For efficient code, a B register is used for loop variables since direct comparison instructions can be used on them (B2 < 100, etc.); comparisons with X registers are limited to relations to zero, so comparing an X register to 100, say, requires subtracting 100 and testing the result for less than zero, etc. If an assignment to the loop variable were allowed, a 60-bit value would have to be range-checked before assignment to the B register. This is a real hassle. Herr Wirth probably figured that both the hassle and the inefficiency wasn't worth the utility--the programmer can always use a while or repeat...until loop in that situation.
Additional weirdness
Several unique-to-Pascal language features relate directly to aspects of the Cyber:
the pack keyword: either a single "character" consumes a 60-bit word, or it is packed ten characters per word.
the (unusual) alfa type: packed array [1..10] of char
intrinsic procedures pack() and unpack() to deal with packed characters.
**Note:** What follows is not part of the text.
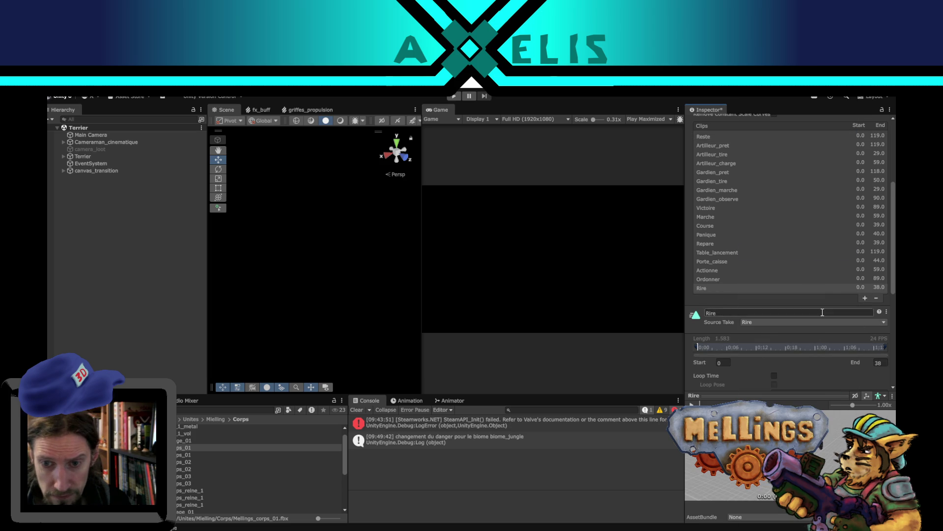
scroll(859, 334, down, 3)
click(878, 374)
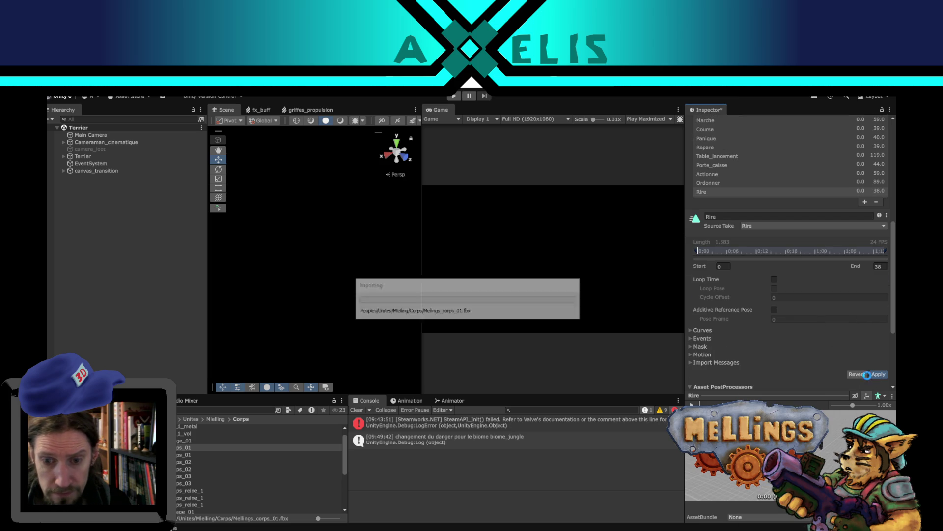
Add a Rire clip to Mellings_corps_02.fbx, apply, and open the Intro Demo scene
click(183, 464)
These perform no transformation on modern architectures, only type conversion.
the weirdness of text files vs. file of char
no explicit newline character. Record management was explicitly invoked with writeln
While set of char was very useful on CDCs, it was unsupported on many subsequent 8 bit machines due to its excess memory use (32-byte variables/constants for 8-bit ASCII). In contrast, a single Cyber word could manage the native 62-character set by omitting newline and something else.
full expression evaluation (versus shortcuts). These were implemented not by jumping and setting one or zero (as most code generators do today), but by using CPU instructions implementing Boolean arithmetic.
Pascal was originally designed as a teaching language to encourage block-structured programming. Kernighan (the K of K&R) wrote an (understandably biased) essay on Pascal's limitations, Why Pascal is Not My Favorite Programming Language.
The prohibition on modifying what Pascal calls the control variable of a for loop, combined with the lack of a break statement means that it is possible to know how many times the loop body is executed without studying its contents.
Without a break statement, and not being able to use the control variable after the loop terminates is more of a restriction than not being able to modify the control variable inside the loop as it prevents some string and array processing algorithms from being written in the "obvious" way.
These and other difference between Pascal and C reflect the different philosophies with which they were first designed: Pascal to enforce a concept of "correct" design, C to permit more or less anything, no matter how dangerous.
(Note: Delphi does have a Break statement however, as well as Continue, and Exit which is like return in C.)
Clearly we never need to be able to modify the control variable in a for loop, because we can always rewrite using a while loop. An example in C where such behaviour is used can be found in K&R section 7.3, where a simple version of printf() is introduced. The code that handles '%' sequences within a format string fmt is:
for (p = fmt; *p; p++) {
if (*p != '%') {
putchar(*p);
continue;
}
switch (*++p) {
case 'd':
/* handle integers */
break;
case 'f':
/* handle floats */
break;
case 's':
/* handle strings */
break;
default:
putchar(*p);
break;
}
}
Although this uses a pointer as the loop variable, it could equally have been written with an integer index into the string:
for (i = 0; i < strlen(fmt); i++) {
if (fmt[i] != '%') {
putchar(fmt[i]);
continue;
}
switch (fmt[++i]) {
case 'd':
/* handle integers */
break;
case 'f':
/* handle floats */
break;
case 's':
/* handle strings */
break;
default:
putchar(fmt[i]);
break;
}
}
It can make some optimizations (loop unrolling for instance) easier: no need for complicated static analysis to determine if the loop behavior is predictable or not.
From For loop
In some languages (not C or C++) the
loop variable is immutable within the
scope of the loop body, with any
attempt to modify its value being
regarded as a semantic error. Such
modifications are sometimes a
consequence of a programmer error,
which can be very difficult to
identify once made. However only overt
changes are likely to be detected by
the compiler. Situations where the
address of the loop variable is passed
as an argument to a subroutine make it
very difficult to check, because the
routine's behaviour is in general
unknowable to the compiler.
So this seems to be to help you not burn your hand later on.
Disclaimer: It has been decades since I last did PASCAL, so my syntax may not be exactly correct.
You have to remember that PASCAL is Nicklaus Wirth's child, and Wirth cared very strongly about reliability and understandability when he designed PASCAL (and all of its successors).
Consider the following code fragment:
FOR I := 1 TO 42 (* THE UNIVERSAL ANSWER *) DO FOO(I);
Without looking at procedure FOO, answer these questions: Does this loop ever end? How do you know? How many times is procedure FOO called in the loop? How do you know?
PASCAL forbids modifying the index variable in the loop body so that it is POSSIBLE to know the answers to those questions, and know that the answers won't change when and if procedure FOO changes.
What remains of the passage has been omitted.